Additive Control, 154 F.3d at 1529. EchoStar does not distinguish the present case from these holdings. Instead, EchoStar relies on (1) a non-precedential opinion and (2) an inapposite opinion in which the Federal Circuit reversed on a claim construction issue rather than a validity issue.

This Court is bound by the Federal Circuit’s clear holdings in KSM Fastening and Additive Controls. Therefore, all statements or arguments regarding the validity of the ’389 Patent, specifically paragraphs 225-67, must be stricken from Dr. Rhyne’s expert report. In addition, the parties shall be precluded from presenting evidence or argument concerning the validity of the ’389 Patent at the upcoming hearing.
IT IS SO ORDERED.
 
In reading the order, the Judge has ruled that Dish may not claim the patent invalid as a defense. He did not, as i parse his words, say that Dish could not argue against impermissible broadening of the original argument by Tivo.
 
In reading the order, the Judge has ruled that Dish may not claim the patent invalid as a defense. He did not, as i parse his words, say that Dish could not argue against impermissible broadening of the original argument by Tivo.

In a contempt proceeding, it is a common strategy for the defendant to argue that the patentee is trying to broaden the patent limitations from what were construed in the original trial, and if the judge agrees, the contempt motion will be denied, and sometimes even the injunction may be dissolved.
 
In reading the order, the Judge has ruled that Dish may not claim the patent invalid as a defense. He did not, as i parse his words, say that Dish could not argue against impermissible broadening of the original argument by Tivo.
Irrelevant. The only things that are relevant are the words in the patent claims, the claim construction definitions of those words, and this hearing's expert testimony on the similarity of the DVRs to the patent claims and the unmodified DVRs.
 
And I sit here and read all the legal mumbo jumbo and smoke and mirrors and think to myself (in a VERY self centered way)...."hmmmm... if the 508 is found to be in violation, could I get a new 612 out of this?"

hehehehe
 
Irrelevant. The only things that are relevant are the words in the patent claims, the claim construction definitions of those words, and this hearing's expert testimony on the similarity of the DVRs to the patent claims and the unmodified DVRs.
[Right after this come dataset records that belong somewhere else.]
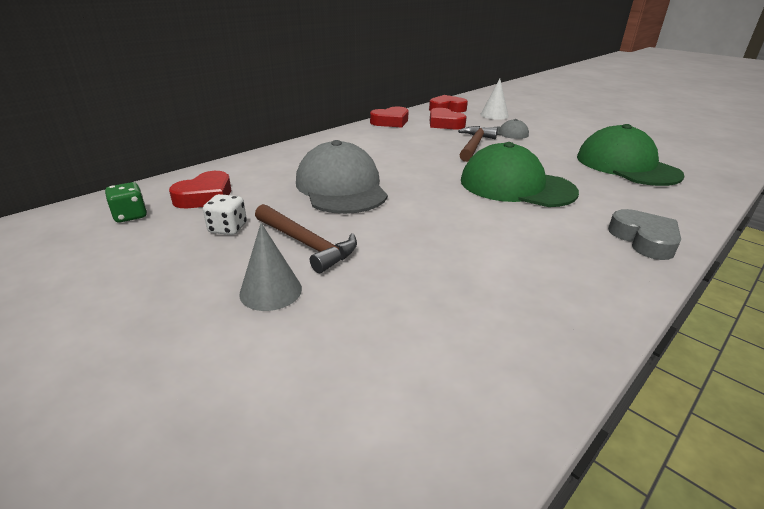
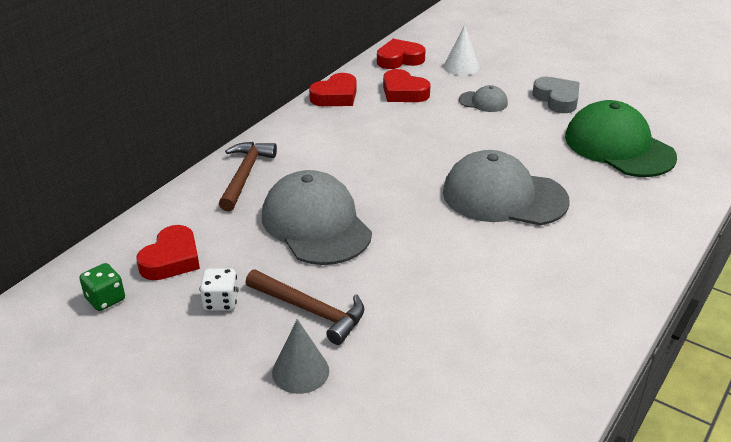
camera: 10 degrees left, 5 degrees up
(474, 145) = (447, 131): brown hammer -> brown hammer (245, 175)
(516, 186) = (504, 196): green cap -> grey cap
(644, 240) = (633, 257): grey heart -> grey heart (557, 99)

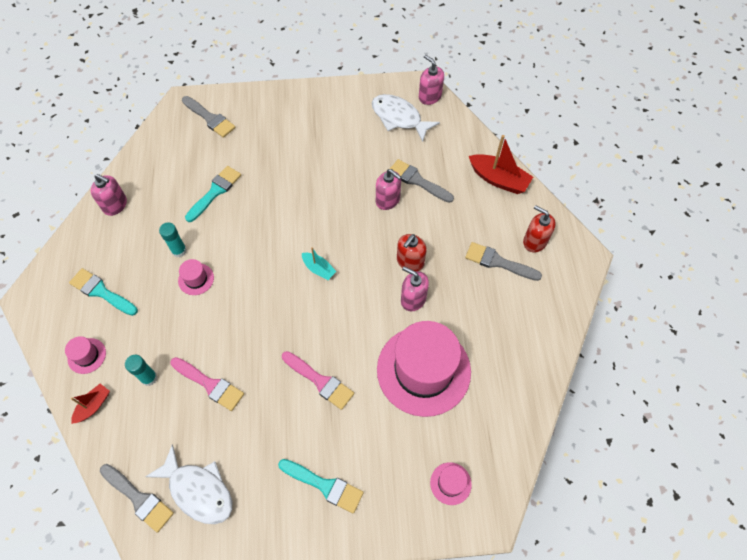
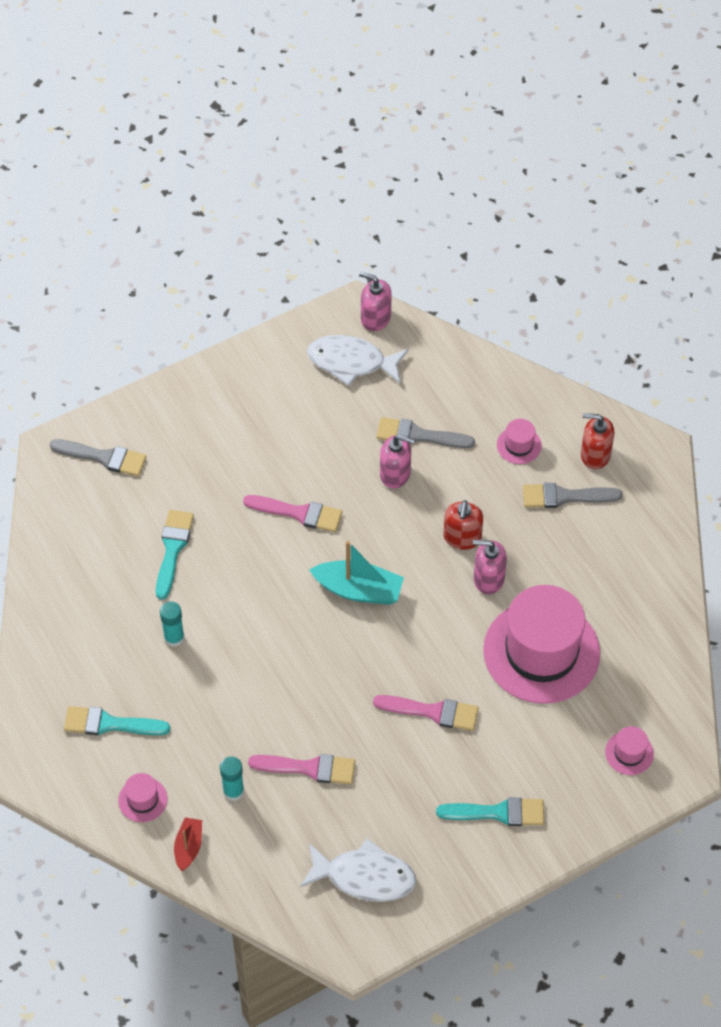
camera: 25 degrees left, 5 degrees down
(115, 205) = (54, 616): pink soap dispenser -> none
(139, 498) = (304, 913): grey brush -> none
(196, 279) = (217, 662): pink hat -> pink hat (519, 445)
(309, 201) = (298, 513): none -> pink brush
(319, 269) = (358, 590): turquoise boat -> turquoise boat, size x1.75
(498, 179) = (516, 395): red boat -> none

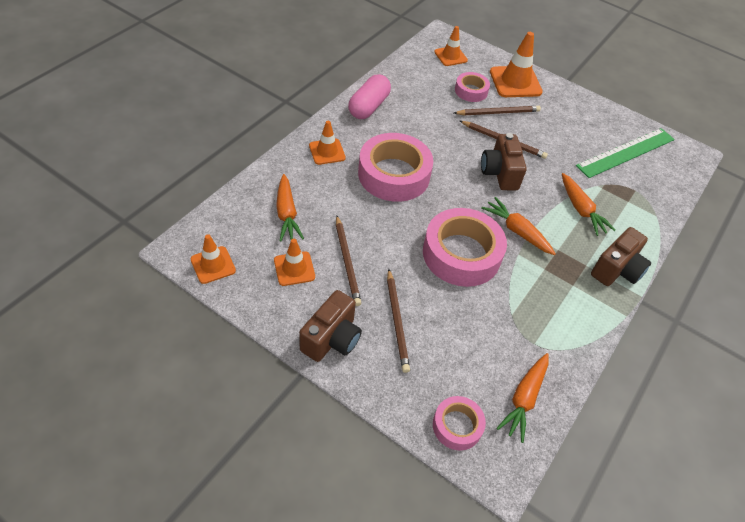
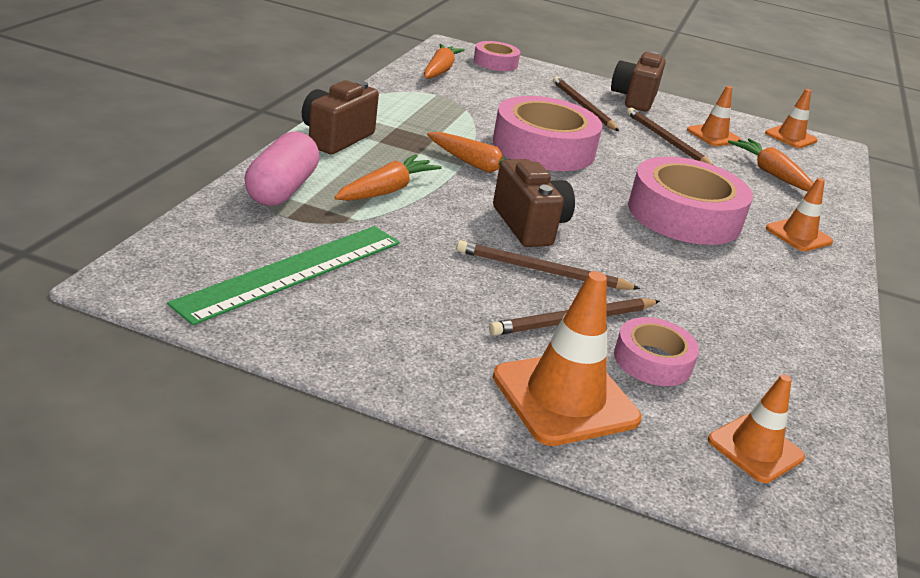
camera: 165 degrees right, 20 degrees down
(368, 107) = (810, 305): pink capsule -> pink capsule (282, 189)
(581, 210) = (387, 190): orange carrot -> orange carrot turned 75 degrees clockwise

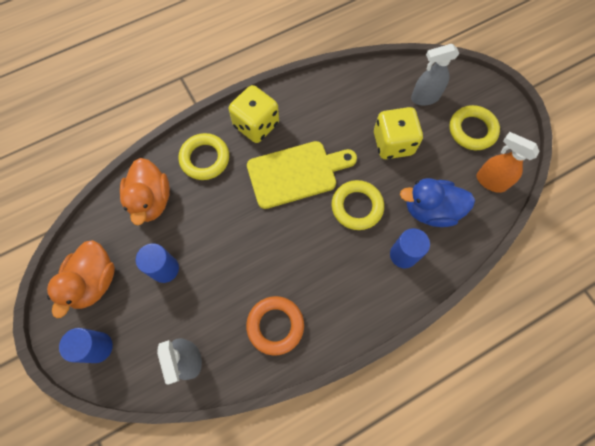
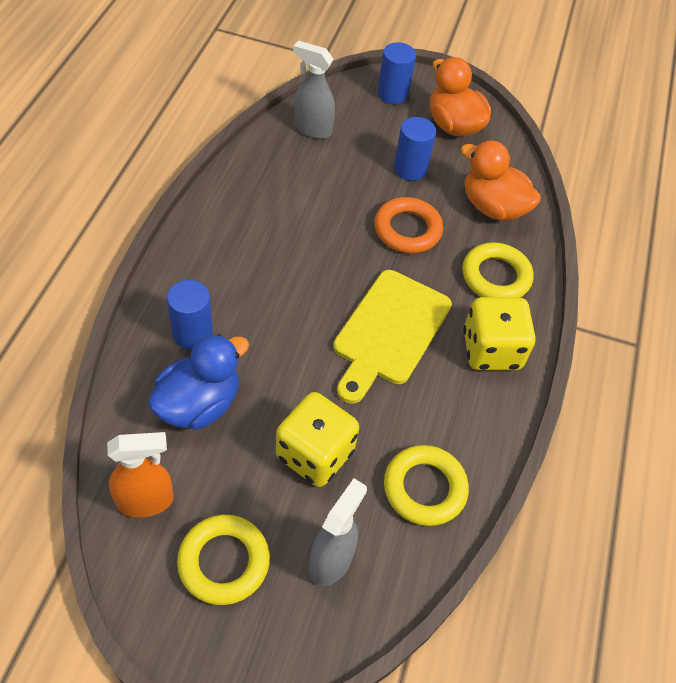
camera: 130 degrees right, 15 degrees down
(275, 325) = (266, 193): orange ring -> orange ring (407, 230)
(357, 207) = (288, 345): yellow ring -> yellow ring (424, 488)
Except TiVo believes it is relavent to expand the patent claims to cover all MPEG receivers, DVR or not.
 
Except TiVo believes it is relavent to expand the patent claims to cover all MPEG receivers, DVR or not.
Only these devices are the subject of the hearing: DP-501, DP-508, DP-510, DP-522, DP-625, DP-721, DP-921, and DP-942. TiVo has not asked for the list to be expanded. Moreover, it is not within TiVo's power to expand the patent claims or the claims construction. They are the law of the case. They say what they say.